The strong association between EA and conductive hearing loss underscores the importance of early and regular audiological screening in this population. The ABR and DPOAE testing offer objective and reliable methods for detecting hearing impairments, even in neonates, ensuring timely intervention (12-15, 17-19, 31). Given the potential impact on speech and language development (32), routine audiological assessments should be integrated into the long-term follow-up of EA patients. When indicated, ventilation tube placement may help manage persistent middle ear effusions and prevent further auditory complications (33, 34).

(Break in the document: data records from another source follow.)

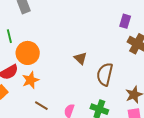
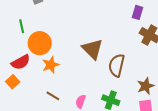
brown triangle: (80, 58) -> (92, 49), size x1.6
orange star: (30, 80) -> (51, 65), moved

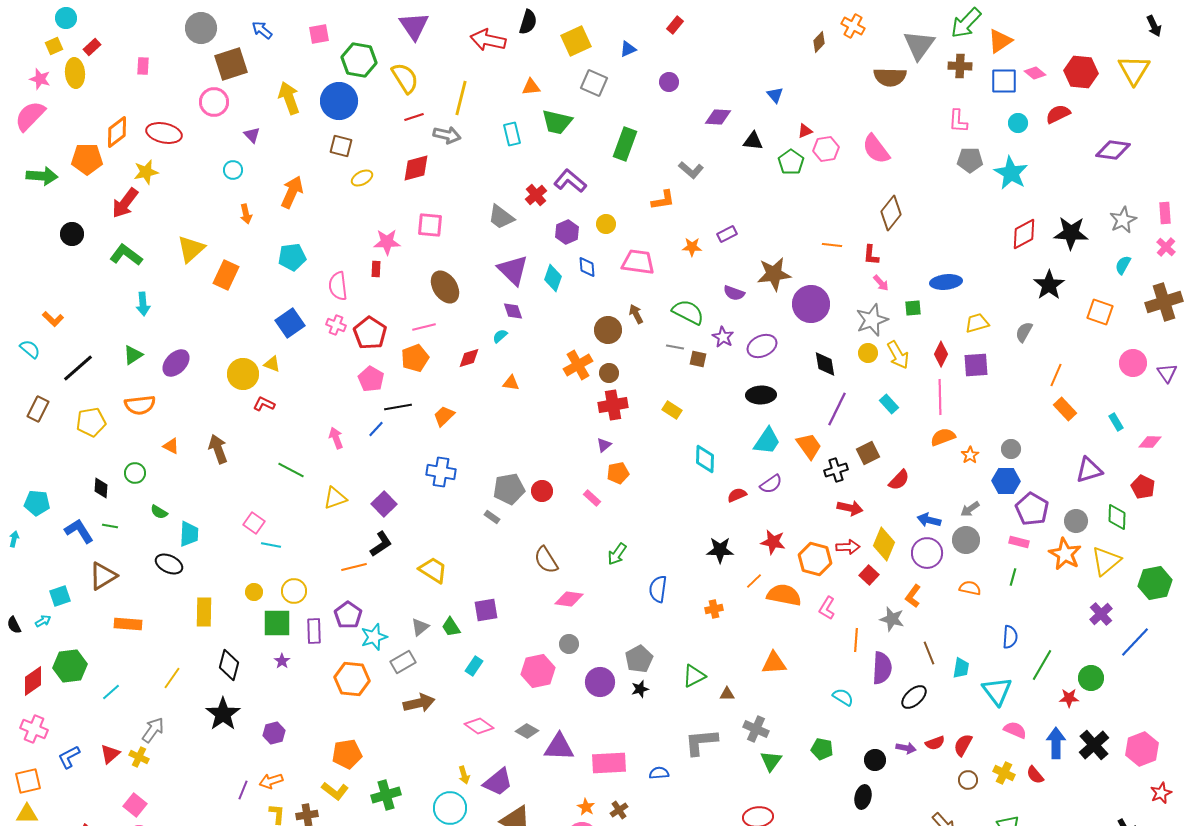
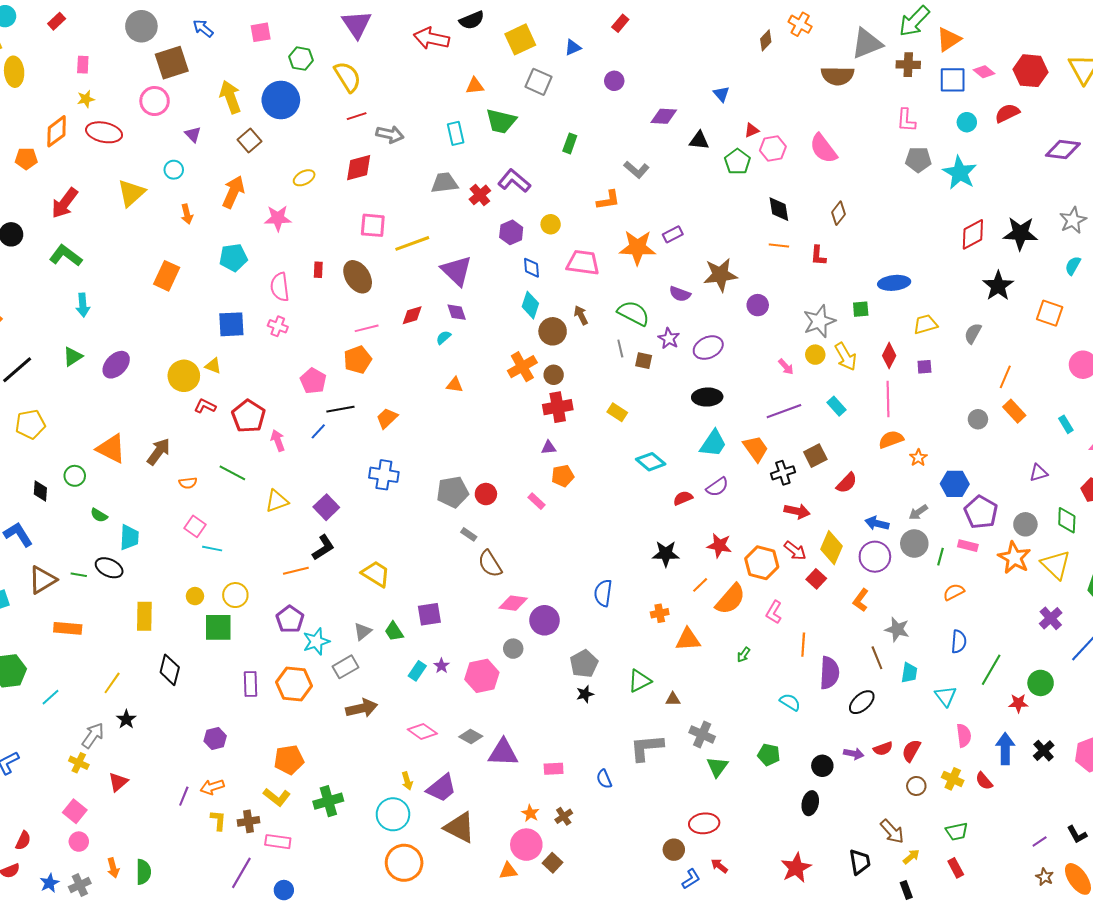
black semicircle: (528, 22) -> (472, 20), turned 50
gray triangle: (919, 45) -> (867, 43), turned 32
red rectangle: (92, 47) -> (57, 21), moved
green hexagon: (359, 60) -> (301, 59), size x0.7
yellow line: (461, 98) -> (412, 243), moved, turned 56
green rectangle: (625, 144) -> (570, 143), size x0.6
brown square: (341, 146) -> (250, 140), moved, turned 35
orange pentagon: (87, 159) -> (26, 159), size x0.7
yellow star: (146, 172) -> (86, 99), moved, size x0.7
brown diamond: (891, 213) -> (839, 213), size x0.7
gray trapezoid: (501, 217) -> (445, 183), moved, turned 136
pink star: (387, 242) -> (278, 218), moved
orange star: (692, 247) -> (637, 248), size x1.8
yellow triangle: (191, 249) -> (131, 193), moved
cyan diamond: (553, 278) -> (530, 305), moved
pink arrow: (881, 283) -> (786, 367), moved
brown ellipse: (445, 287) -> (358, 277), moved
purple circle: (811, 304) -> (758, 305), size x0.6
blue square: (290, 323) -> (231, 324), turned 32
red pentagon: (370, 333) -> (249, 416), moved
gray line: (675, 347) -> (620, 349), turned 66
red diamond: (469, 358) -> (412, 315), moved
black diamond: (825, 364) -> (779, 209), moved
purple square: (976, 365) -> (924, 367), size x0.6
orange semicircle: (140, 405) -> (188, 483), moved, size x0.6
purple line: (837, 409) -> (784, 411), turned 44
purple triangle: (604, 445) -> (549, 448), turned 35
orange triangle: (171, 446) -> (111, 449), size x1.8
brown arrow: (218, 449) -> (159, 452), turned 56
gray circle: (1011, 449) -> (978, 419), moved
cyan diamond: (705, 459) -> (651, 462), turned -52
purple triangle: (1089, 470) -> (1039, 473), size x0.7
gray rectangle: (492, 517) -> (469, 534), moved
green line: (110, 526) -> (79, 575), moved
red arrow: (848, 547) -> (795, 551), turned 40
green arrow: (617, 554) -> (744, 655), moved, size x0.7
yellow triangle: (1106, 561) -> (1056, 565), turned -36
green line: (1013, 577) -> (941, 557), moved
orange semicircle: (970, 588) -> (954, 592), moved, turned -40
orange semicircle: (784, 595) -> (730, 599), turned 120
gray star: (892, 619) -> (897, 629), moved
purple rectangle: (314, 631) -> (251, 684), moved
purple star: (282, 661) -> (441, 666), moved
orange triangle: (774, 663) -> (688, 639), moved
purple circle: (600, 682) -> (545, 620), moved
cyan triangle: (997, 691) -> (946, 696), size x0.7
black star: (223, 714) -> (126, 719), moved, size x0.6
pink semicircle: (1015, 730) -> (964, 735), turned 60
black cross: (1094, 745) -> (1044, 751), size x0.7
red triangle: (110, 754) -> (118, 782), moved
pink rectangle: (609, 763) -> (554, 769), size x0.6
blue semicircle: (659, 773) -> (604, 779), turned -108

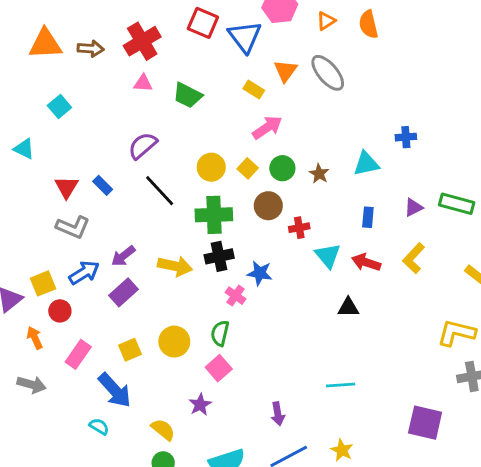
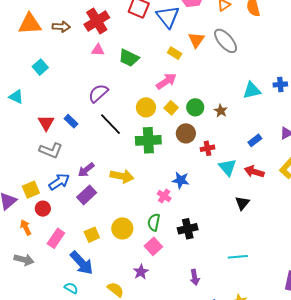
pink arrow: (267, 127) -> (166, 81), moved
cyan triangle: (366, 164) -> (252, 90), moved
blue rectangle: (368, 217) -> (255, 140), turned 48
black cross: (219, 256) -> (188, 229), moved
black triangle: (348, 307) -> (242, 203), turned -49

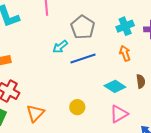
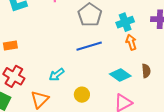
cyan cross: (125, 26) -> (125, 22), moved
cyan arrow: (60, 47) -> (57, 75), moved

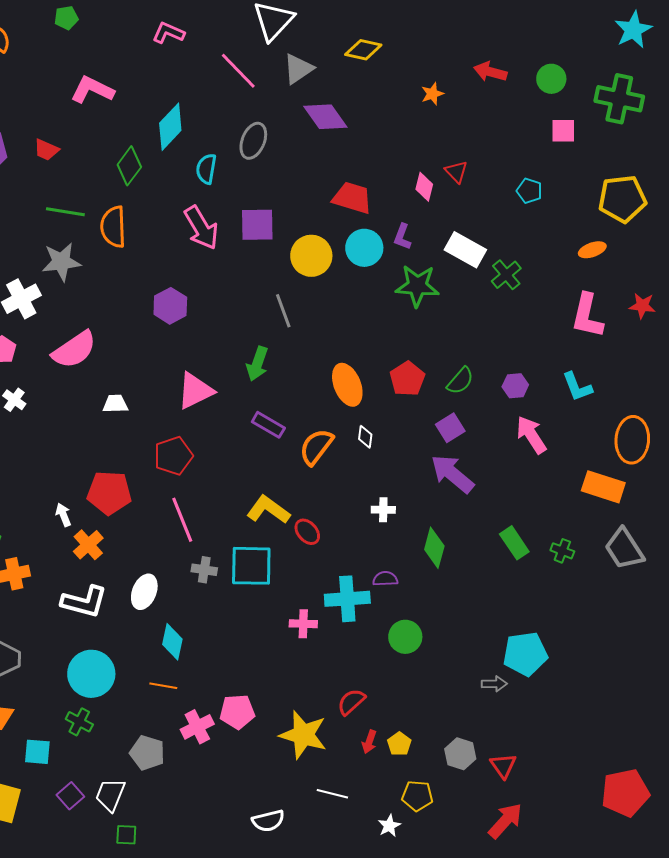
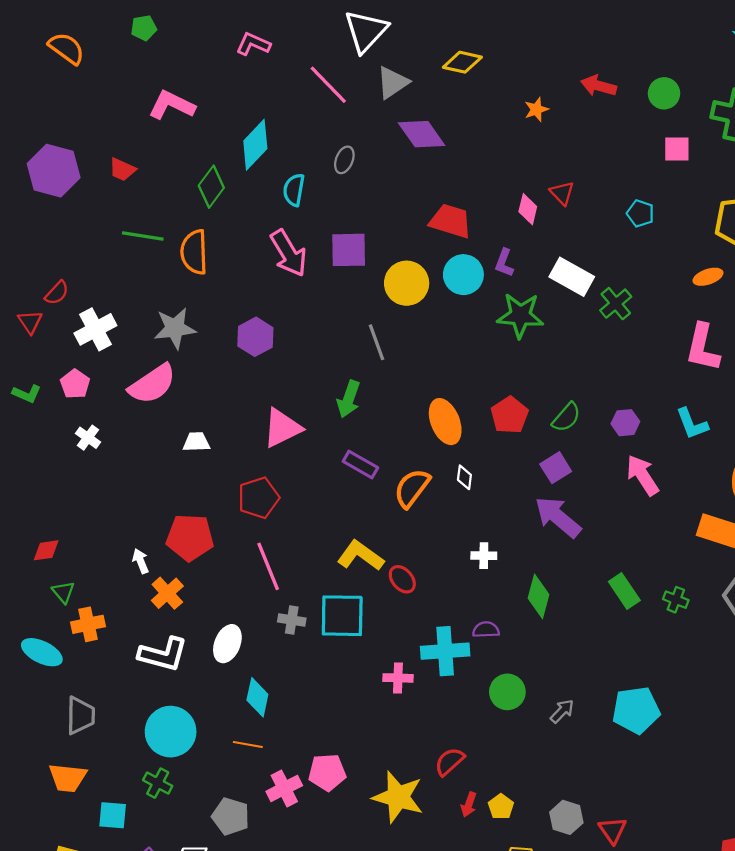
gray ellipse: (253, 141) -> (344, 160), size x0.7
gray star: (61, 262) -> (175, 328), moved
gray arrow: (494, 684) -> (562, 711), moved, turned -45

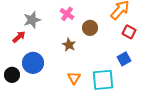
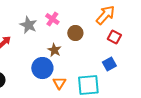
gray star: (32, 20) -> (28, 25), moved, turned -30
blue circle: (33, 63) -> (42, 68), moved

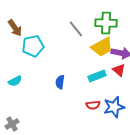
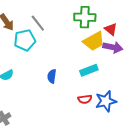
green cross: (106, 23) -> (85, 17), moved
gray line: (76, 29) -> (38, 23), moved
red triangle: (119, 70) -> (111, 29), moved

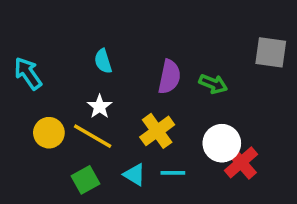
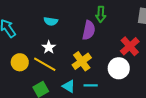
cyan semicircle: (103, 61) -> (51, 21), turned -64
green arrow: (213, 84) -> (101, 14), moved, turned 70
red cross: (241, 162) -> (130, 46), moved

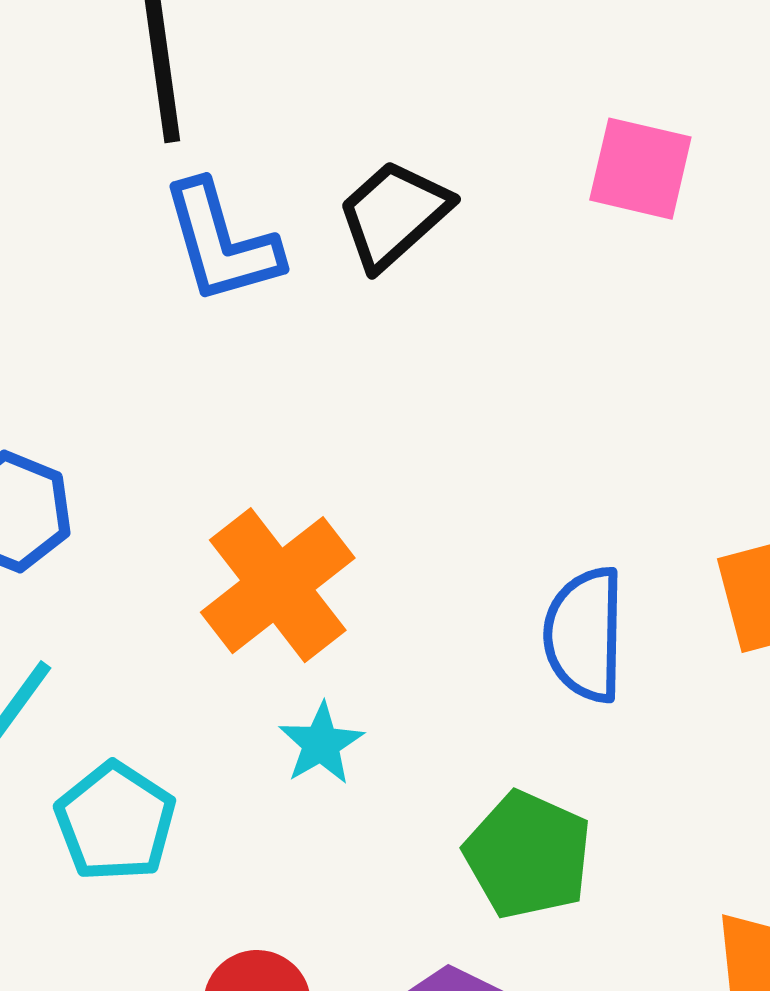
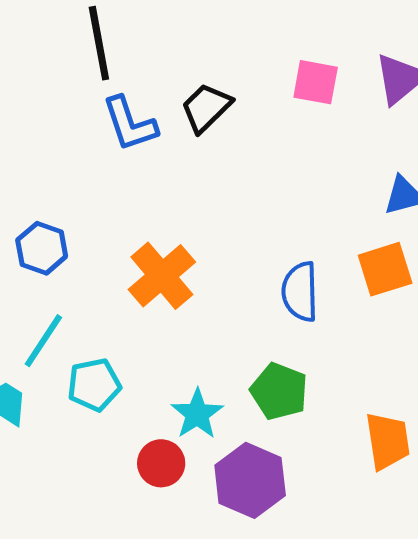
cyan star: (321, 744) -> (197, 414), moved, size x1.4
cyan pentagon: (115, 822) -> (94, 385), turned 30

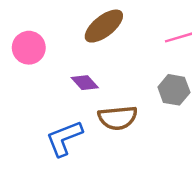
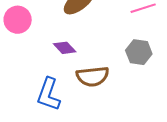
blue L-shape: (64, 138) -> (49, 94), turned -48

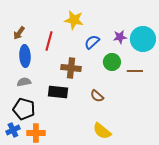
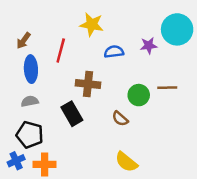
cyan circle: (143, 39) -> (177, 29), moved
blue semicircle: (92, 42) -> (114, 52), turned 35
green circle: (112, 62) -> (139, 95), moved
black rectangle: (58, 92) -> (72, 114), turned 54

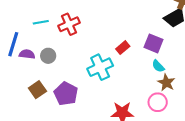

To further enhance our understanding of the audiological implications of EA, future research should explore several key areas. One important direction is the investigation of long-term hearing outcomes in children with EA, focusing on how surgical interventions may influence auditory function over time. Additionally, studies should aim to differentiate the impact of anatomical abnormalities, infectious complications, and inflammatory processes in the development of conductive hearing loss in this population. Another crucial area of research involves evaluating preventive and therapeutic strategies, such as the potential benefits of prophylactic antibiotic use or modified feeding techniques, in reducing middle ear infections and subsequent hearing loss.
Despite the valuable insights provided by this study, certain limitations should be acknowledged. The small sample size may restrict the generalizability of the findings to a broader population. Furthermore, the lack of longitudinal follow-up prevents a comprehensive understanding of how hearing status evolves over time in individuals with EA. Additionally, potential biases, such as referral bias in audiological evaluations, should be considered when interpreting the results. Future studies with larger cohorts and long-term follow-up are necessary to address these limitations and provide a more comprehensive perspective on the auditory challenges faced by children with EA.
Although this retrospective design inherently carries risks of referral and selection bias, several methodological steps were taken to mitigate these limitations. First, a census-based sampling approach was used, including all patients diagnosed with EA during the study period, regardless of auditory symptoms, thus reducing the likelihood of selection bias. Additionally, the audiological assessments (ABR and DPOAE) were performed uniformly for all included patients, minimizing information bias. Furthermore, patients were selected based on diagnosis and not referral for hearing loss, helping to reduce referral bias. Despite these efforts, some residual bias may persist due to the retrospective nature of the study and its setting in a tertiary care hospital.
5.1. Conclusions
This study highlights the high prevalence of conductive hearing loss in children with EA and underscores the critical need for comprehensive audiological assessments. The frequent co-occurrence of cleft palate further emphasizes the importance of a multidisciplinary approach, involving audiologists, otolaryngologists, and pediatric surgeons. By implementing routine auditory screenings and early interventions, clinicians can improve speech, language, and overall developmental outcomes for children with EA. Further research is needed to refine management strategies and optimize long-term care for this population.